- [PROBLEM TO WORK ON]
Reproduce word for word the part of the costume designer interview below, starting at "With weekly payments, I" and ending at "above other projects?".

-- GIVEN PASSAGE start --

Interviews-Kathleen Before we announce the winners of the 2013 My Theatre Awards, we’re proud to present our annual Nominee Interview Series.

NOTE: If you were nominated for a 2013 Boston My Theatre Award, and you would like to participate in our Nominee Interview Series, please email Brian at

Kathleen Doyle imagined and designed the sharp, authentic, and visually-pleasing costumes for The Lyric Stage Company of Boston’s On the Town, perfectly helping to shape the characters and their stories. For her efforts, she earned a 2013 Boston My Theatre Award Nomination for Best Costume Design. In her interview, Kathleen discusses her “character design” philosophy, her extensive research into the period and its clothing and accessories, and, finally, her exciting new project, featuring bird puppets!

smile headshot Kathleen, great to talk with you about your work and theatre life. How did you get start designing costumes?  What is your experience and background in theatre and the arts?   
I’ve always loved the stage and the directness of live performance. I’ve always found the experience of a live performer telling you a story, a personal GIFT. A storyteller soulfully imparting a story is beautiful thing. As a child, I loved to write songs and stories, sing, dance, tell stories. I was constantly trying keep my sisters and family captive as my audience. I’d perform, and make my dolls and stuffed animals perform. And then I started making the dolls, making their clothes, making the sets, lights, and creating small theaters. 

With weekly payments, I purchased a Singer Sewing Machine in high school and I taught myself how to sew. But I didn’t really learn about construction until I got my first job after college, at Disney World’s Creative Costumes. Then I went to apprentice at The Santa Fe Opera. And from there, I was in it to win it.  Just hooked on theater, opera, dance, live performance—for life!    

What draws you to costume design above other theatrical design?
Costume design to me is character design, not clothing design. I also work in animation and puppet design. And in these worlds, the discipline is called character design. And that’s what I do.  Working with the director and the creative team, I suss out who this character is and design their ‘being.’  So, costume design revealed itself to be visual story-telling.  

What draws you to work on certain projects above other projects?
Working with people I respect and admire draws me to projects.  Also, of course, I’m drawn to the texts, the music, the concept.  And I’m drawn to problem solving. I love ‘cracking open’ the idea or ‘problem’ and figuring it out. 

What are some of the companies with which you have worked?
Locally, I’ve worked with The Lyric Stage, The Boston Symphony Orchestra, Opera Hub, Actor’s Shakespeare Project, Bridge Repertory Theater of Boston, Boston Public Schools. All fantastic organizations. In New York and beyond, I’ve worked with Jazz at Lincoln Center, La MaMa, 59E59 Theaters, The Joyce Theater, The Kennedy Center. I recently worked at The Daegu Opera House in South Korea.

On the Town

The costumes were very authentic and varied. How did you research the clothing of the time period? Did any particular ideas or concepts inform your designs?

-- GIVEN PASSAGE end --
-- STORED DATA start --

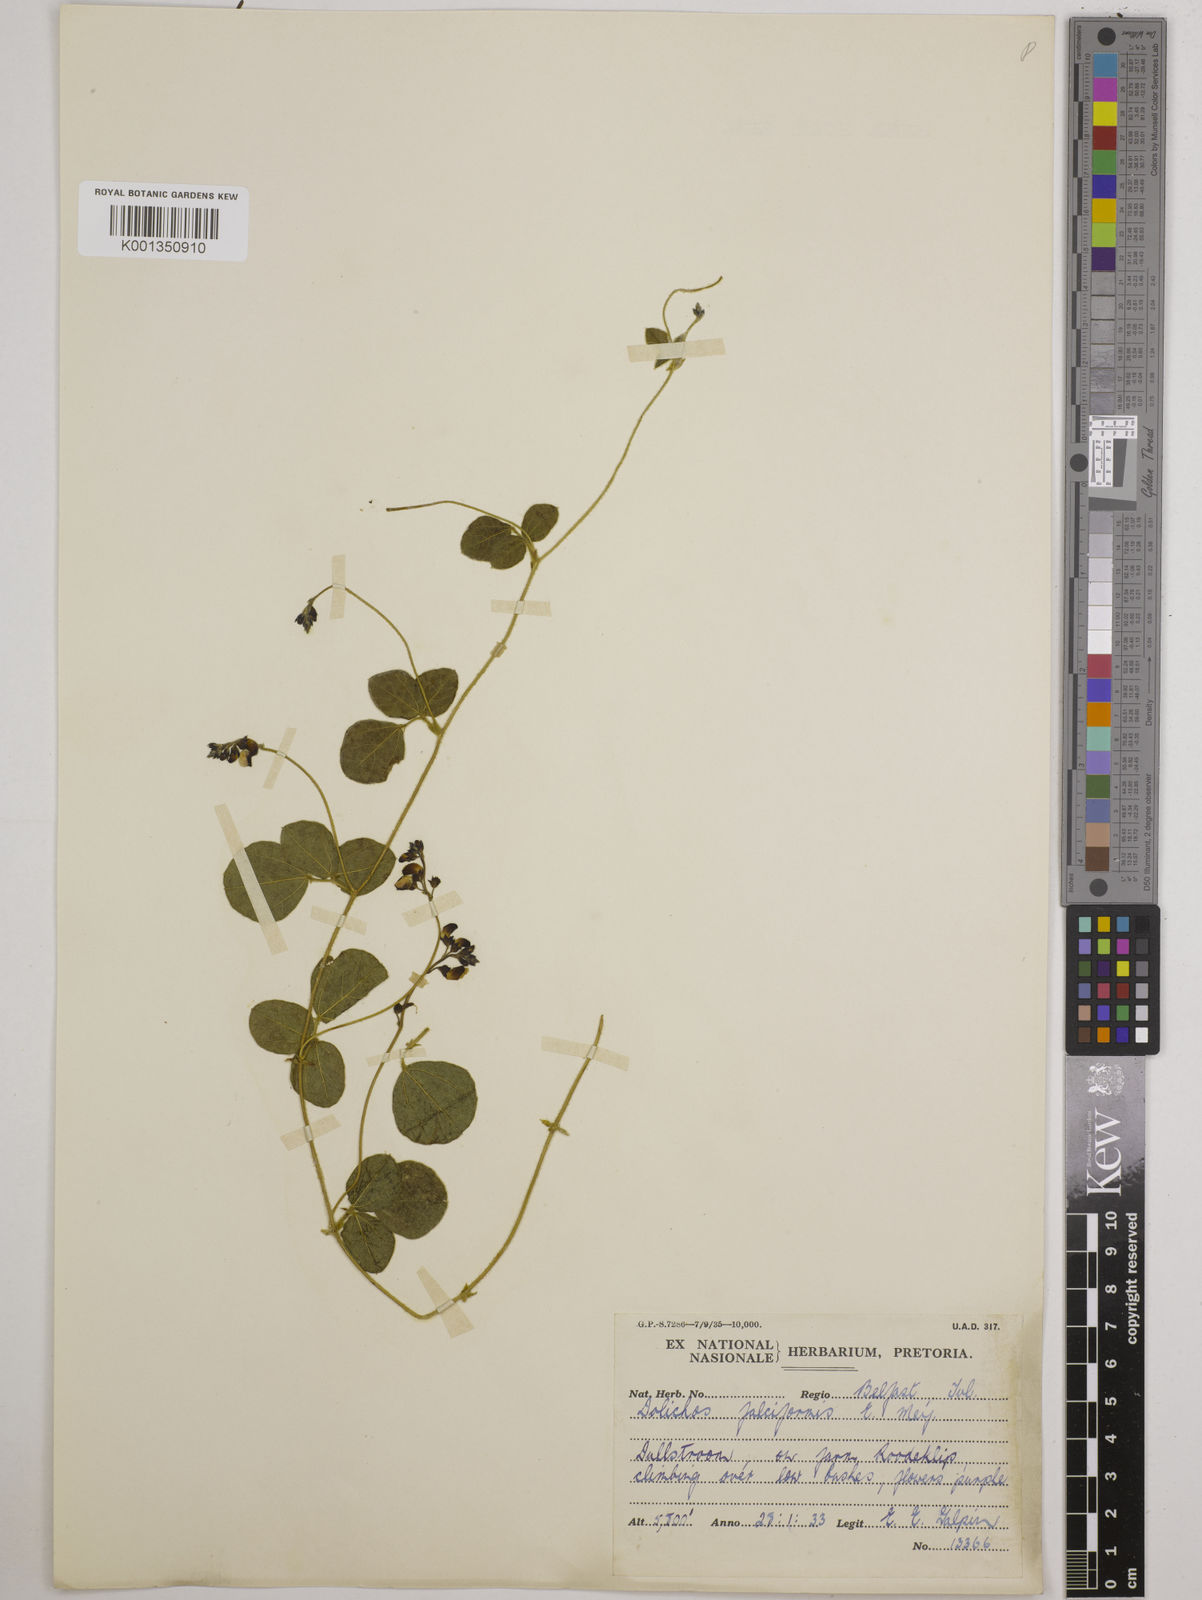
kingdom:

-- STORED DATA end --

- [OUTPUT]
With weekly payments, I purchased a Singer Sewing Machine in high school and I taught myself how to sew. But I didn’t really learn about construction until I got my first job after college, at Disney World’s Creative Costumes. Then I went to apprentice at The Santa Fe Opera. And from there, I was in it to win it.  Just hooked on theater, opera, dance, live performance—for life!    

What draws you to costume design above other theatrical design?
Costume design to me is character design, not clothing design. I also work in animation and puppet design. And in these worlds, the discipline is called character design. And that’s what I do.  Working with the director and the creative team, I suss out who this character is and design their ‘being.’  So, costume design revealed itself to be visual story-telling.  

What draws you to work on certain projects above other projects?